Auch von den übrigen Forderungen des VVL wollen die SBB nichts wissen. Der VVL hat beantragt, die internationalen Verbindungen ab Luzern nach Mailand beizubehalten und auszubauen. Auch hier betonen die SBB die geringere Fahrzeit trotz Umsteigen in Arth-Goldau. Zudem werde die Tourismusdestination Luzern-Vierwaldstättersee gestärkt, weil Gäste aus Italien (Abfahrt um 10.15 Uhr in Mailand) direkt nach Luzern gelangen und ebenso direkt zurück (16.18 Uhr ab Luzern). Auch arbeiten die SBB mit den deutschen und italienischen Partnern daran, ab Dezember 2017 eine neue Direktverbindung von Frankfurt am Main via Luzern nach Mailand anzubieten.

Eine weitere Forderung des VVL betrifft das Vorziehen von Infrastrukturausbauten auf der Achse Zürich–Zug–Luzern–Sursee. Hier verweisen die SBB auf das Bundesamt für Verkehr, welches für die Planung des Bahn-Ausbauschritts 2030 zuständig ist. Eine Absage erteilen die SBB dem Anliegen des VVL, die Interregio­züge via Zürich-Enge zusätzlich in Ebikon halten zu lassen.

Der VVL nimmt die Stellungnahme der SBB «zur Kenntnis», sagt Sprecher Christoph Zurflüh. Mit dem Brief habe der VVL kurz-, aber auch langfristige Probleme ansprechen wollen. Was die Gotthardlinie betrifft, seien die gestrichenen Direktverbindungen am Morgen zwar eine Komforteinbusse für die Luzerner Passagiere, dafür sei man schneller im Süden. Angesprochen auf die langfristige Bahnentwicklung meint Zurflüh: «Unsere Region hat von den letzten nationalen Bahnausbauschritten nur marginal profitiert.» Deshalb müssten nun für die Zentralschweiz im kommenden Ausbauschritt 2030 substanzielle Verbesserungen auf dieser Hauptachse enthalten sein. Nächstes Jahr wird der Bundesrat dazu die Vernehmlassungsvorlage verabschieden.

Dass der Ausbau nötig ist, zeigt sich an der bisherigen Entwicklung: Zwischen 2004 und 2015 stieg die Anzahl Fahrgäste auf der Bahnstrecke Emmen­brücke–Luzern im Fern- und Regionalverkehr an einem durchschnittlichen Werktag von 17 900 auf 34 700 – das entspricht einem Wachstum von 94 Prozent.«Es ist uns wichtig, dass SBB und Bund diese Entwicklung auf dem Radar haben und mittelfristig ein adäquates Bahnangebot bereitstellen», so Zurflüh. Denn es sei unbestritten, dass es zum Beispiel auf der Achse Luzern–Zug–Zürich mehr Kapazität brauche. «Wir finden es wichtig, dass die politischen Diskussionen bezüglich Ausbau des Bahnknotens Luzern intensiviert werden.»

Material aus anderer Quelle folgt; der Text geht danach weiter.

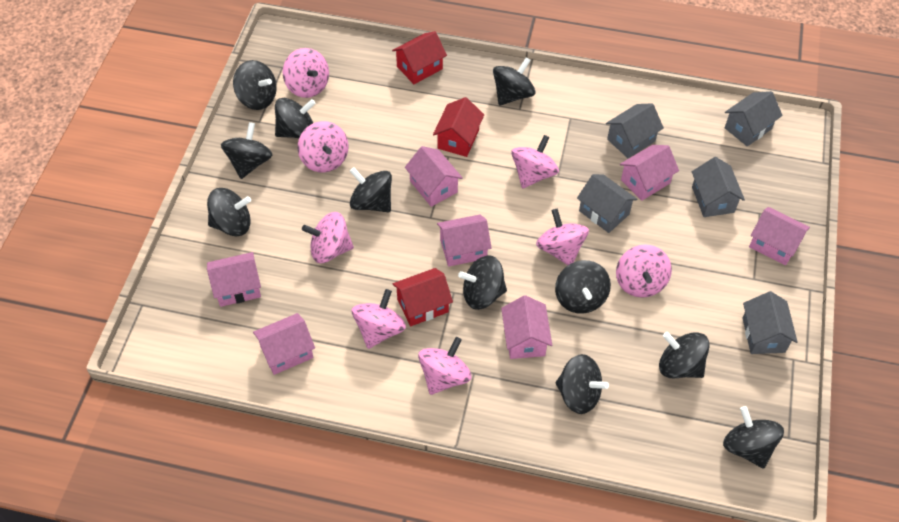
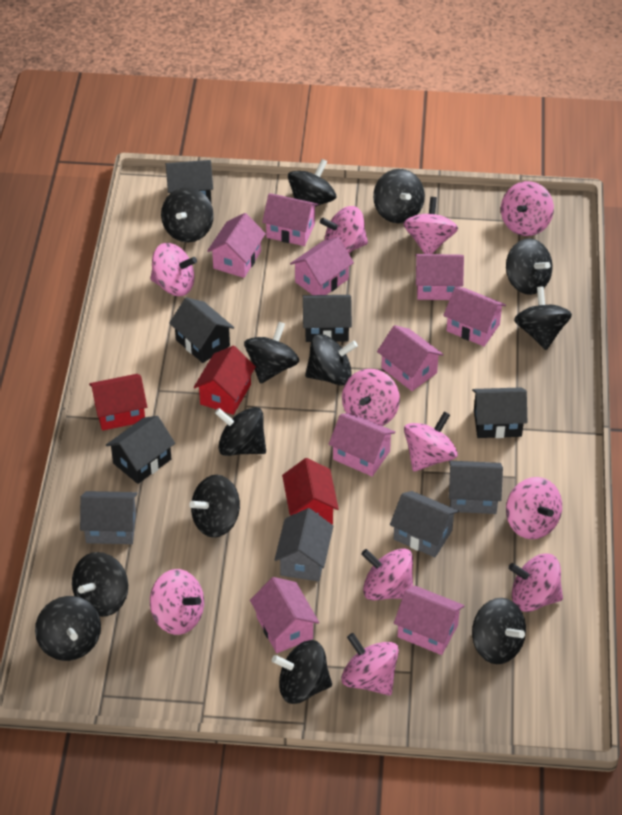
black house: none = 0 -> [106,416,175,484] [166,160,213,202] [169,297,234,363] [302,295,352,342] [472,387,527,438] = 5
black spinning top: [207,188,251,236] [221,122,272,179] [233,60,277,110] [275,98,316,138] [350,167,392,213] [458,255,507,310] [493,57,536,106] [555,260,611,314] [556,354,609,414] [659,332,710,378] [723,406,784,469] = 11 -> [35,596,101,661] [72,552,128,617] [161,187,214,242] [189,475,240,538] [215,407,266,456] [244,322,299,384] [272,640,332,704] [288,159,336,207] [305,334,358,385] [373,169,425,223] [472,598,526,664] [506,238,553,295] [514,286,572,350] = 13
grey house: [577,174,638,233] [606,103,664,158] [692,157,745,217] [725,91,783,146] [742,291,798,354] = 5 -> [80,491,138,544] [274,508,333,581] [390,491,459,557] [449,461,503,514] = 4
pink house: [207,252,261,307] [253,313,315,375] [405,146,463,207] [437,214,492,267] [501,295,552,359] [620,145,679,201] [749,207,810,265] = 7 -> [207,213,266,278] [250,577,319,653] [262,193,319,246] [290,237,354,295] [328,413,396,477] [377,325,444,391] [394,586,465,655] [415,254,464,300] [443,287,506,346] = 9
pink spinning top: [283,48,329,98] [298,121,349,172] [302,212,354,263] [352,289,406,349] [418,337,472,395] [511,135,559,189] [536,209,589,265] [616,244,672,298] = 8 -> [150,243,197,296] [150,569,204,635] [320,206,368,253] [341,633,399,696] [342,369,400,426] [361,548,413,600] [403,197,458,254] [404,412,458,472] [501,181,554,236] [506,477,562,539] [508,554,563,612] = 11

Ständerat reicht Interpellation ein

Diesen Ball nimmt der Hitzkircher FDP-Ständerat Damian Müller gerne auf. Mit einer Interpellation will er vom Bundesrat unter anderem wissen, ob die SBB die «essenzielle, touristische, wirtschaftliche und kulturelle Bedeutung Luzerns» missachten dürften. Er fragt auch, warum der Bahnknoten Luzern – bezüglich Passagieren der sechstgrösste Schweizer Bahnhof – durch den Fahrplanentwurf geschwächt wird.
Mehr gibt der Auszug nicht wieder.